[From my Daily Banter column this week...]
I promise I won't write about every single Karl Rove Crossroads GPS anti-Obama commercial that gets wet-farted into the ear-holes of American television viewers. I'll only write about the most awful ones. And the new one is a $7 million lie.
By the way, that's how much Rove's PAC will spend on this ad. $7 million in television airtime. That's a lot. In every swing state, this thing will find its way to the television viewing habits of middle-of-the-road, low-information undecideds. Think about that for a minute. It's arguably this sort of thing that allowed Scott Walker to win his recall election.
Go watch the ad, and then come back.
Did you see it? President Obama, Rove says, is personally adding $4 billion to the debt every day somehow, even though in 2008 he said it was wrong to mortgage our children's futures. That's the singular point of the ad. No rapidly-aging housewives. No sad dramatizations and concern-trolling about "hope and change." Just hugely simplistic numerical ways to describe the national debt.
But you know what Rove left out of his cute descriptions of the national debt? It's easily the biggest omission possible, and here it is.
President Obama isn't adding $4 billion to the debt every day. Fact. Karl Rove and President Bush are adding $4 billion to the debt every day. Fact.
As we've covered here before, the Congressional Budget Office calculated that the three largest drivers of the ongoing national debt are in this order: 1) the Bush tax cuts, which continue to carve a massive chunk out of government receipts, increasing deficits and adding to the debt, 2) the wars in Afghanistan and Iraq, which Bush didn't pay for and never once asked the richest Americans, especially those in the oil and defense industries, to help cover the bill, and 3) the Great Recession, which began under Bush and was the direct result of deregulatory Reaganomics. A distant fourth are the recovery measures, which were implemented by President Obama and which successfully mitigated an even deeper and costlier recession.
These factors are causing the debt to grow by $4 billion a day. Not the president's policies.
The president actually boasts the lowest rate of annualized growth in government spending of any modern president, other than President Clinton. Lower than Reagan, lower than Bush 41 and way lower than Bush 43. There are several reasons for this. First, he signed a PAYGO bill mandating that all spending programs be paid for. Second, he agreed to massive spending cuts as part of the (awful, in my opinion) debt ceiling deal. Third, he allowed massive reductions in public sector government jobs (also awful, in my opinion), unlike all other previous modern presidents. Fourth, he found additional ways to reduce the deficit, including the healthcare reform law which reduces the deficit. And fifth, he rescued the economy from the brink of disaster -- and now, the economy is growing, corporate profits are at record highs, unemployment is down and the housing market is slowly recovering, all of which are contributing to better government revenue.

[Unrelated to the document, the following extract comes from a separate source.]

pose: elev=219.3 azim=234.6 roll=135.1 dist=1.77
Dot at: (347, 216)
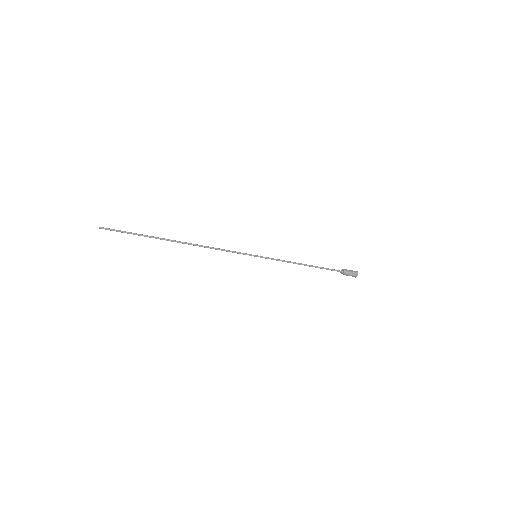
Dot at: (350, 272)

This entire approach by Karl Rove and, formerly, the Bush administration is what's popularly known as the "starve the beast" strategy. Republicans, because of their successful self-branding as "fiscal hawks," are able to run up huge deficits. They've done this under all three recent Republican administrations. And then, when Democratic President X enters office, the Republicans blame the subsequent fiscal fallout on the Democratic administration -- you know, because Democrats always spend and tax too much. So Rove et al went nuts with big spending on tax cuts and wars, resulting in massive increases in long-term deficits and debt, and they're blaming President Obama for it. Why? Because they can. President Obama happens to be president now, even though he inherited this crap-on-a-stick from Bush/Rove. And Bush/Rove are exploiting the fact that voters aren't bright enough to see the larger picture.
Voters are only able to see Obama + Debt = Obama's Fault.
It's going to take a lot more than you, me and FactCheck.org to correct the record on the economy and the deficit. The Obama team has to get out in front of this and correct the record without sounding helpless. If they can couple the facts with their successful reductions in spending and their successful rescuing of the economy, they can overcome the Rove and Romney lies.